→ **Quoted passage**
----------

If the DO line can be used to throttle the camera output or perhaps to stop the clock the data could possibly be written without overloading the card.
So unfortunately a simple shifting logic looks like it doesn’t go far enough. I wonder if there is a way to perform a CRC-16 calculation in logic. I’m guessing it is possible, but not practical to do with simple logic chips and a FPGA/CPLD would be necessary. However apparently the CRC code requirement can be turned off with a special command.
Alternatively there might be special purpose chips out there that take a stream of data, do appropriate buffering and stream it to an SD card. I’ve looked at the Vinculum chip (to use USB thumb drives) however they have a serial interface…which would be too slow, as again the processor would have to suck in the data, process it and output to the Vinculum chip.
Possibly the only alternative is to move to a high end microcontroller like the dsPIC range.
A conventional solution would be to squirt the JPEG data from a frame (via a simple clocking logic circuit) into a ram chip, then the micro could interrogate the ram buffer at its leisure and send it to the SD card. I presume this is how older cameras worked, given they usually had a delay after taking a picture. However I’d prefer a direct streaming approach to keep open the option of taking video instead of single frames, particularly with the cheap abundance of fast SD cards.
Anyway, just my current thoughts on possible solutions.
Phil
Yeh rgbphil it is fiddly.
What makes it worse is that the cam did not deliver data through i2c as I had hoped. If it had, the master would be responsible for clock and there would be no issue.
Using buffer logic is not too good either as it adds bulk to the designs.
I for once want this to be very very small as I will be flying tiny RC planes with it onboard.
A fifo chip could help as it could be enabled with a latch by the mcu, then the cam clocks data in combining HBLK with DCLK to only clock in actual data.
The process stops when the VBLK goes low again thus clearing the latch.
If the FIFO reports full, you then have an overflow.
The reason this isn’t practical is the ammount of data… Even in jpeg mode you can expect 0.5 to 1 MB files from 1.3 mpix.

----------

→ **Provided material**
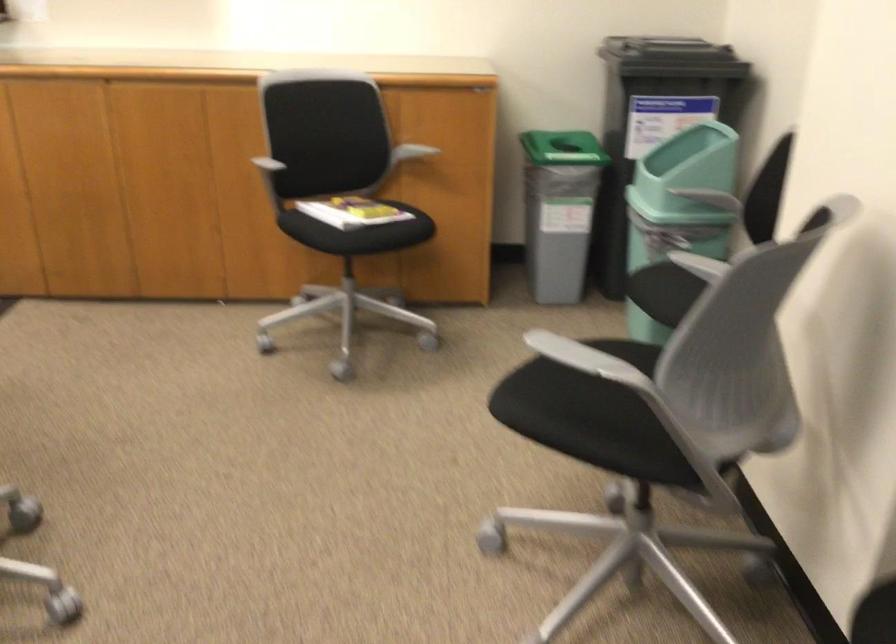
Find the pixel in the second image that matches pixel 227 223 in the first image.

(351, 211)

----------

→ **Exercise aim**
Print the passage of the camera-to-SD-card discussion between "Anyway, just my" and "in actual data.", inclusive.

→ **Result for this task**
Anyway, just my current thoughts on possible solutions.
Phil
Yeh rgbphil it is fiddly.
What makes it worse is that the cam did not deliver data through i2c as I had hoped. If it had, the master would be responsible for clock and there would be no issue.
Using buffer logic is not too good either as it adds bulk to the designs.
I for once want this to be very very small as I will be flying tiny RC planes with it onboard.
A fifo chip could help as it could be enabled with a latch by the mcu, then the cam clocks data in combining HBLK with DCLK to only clock in actual data.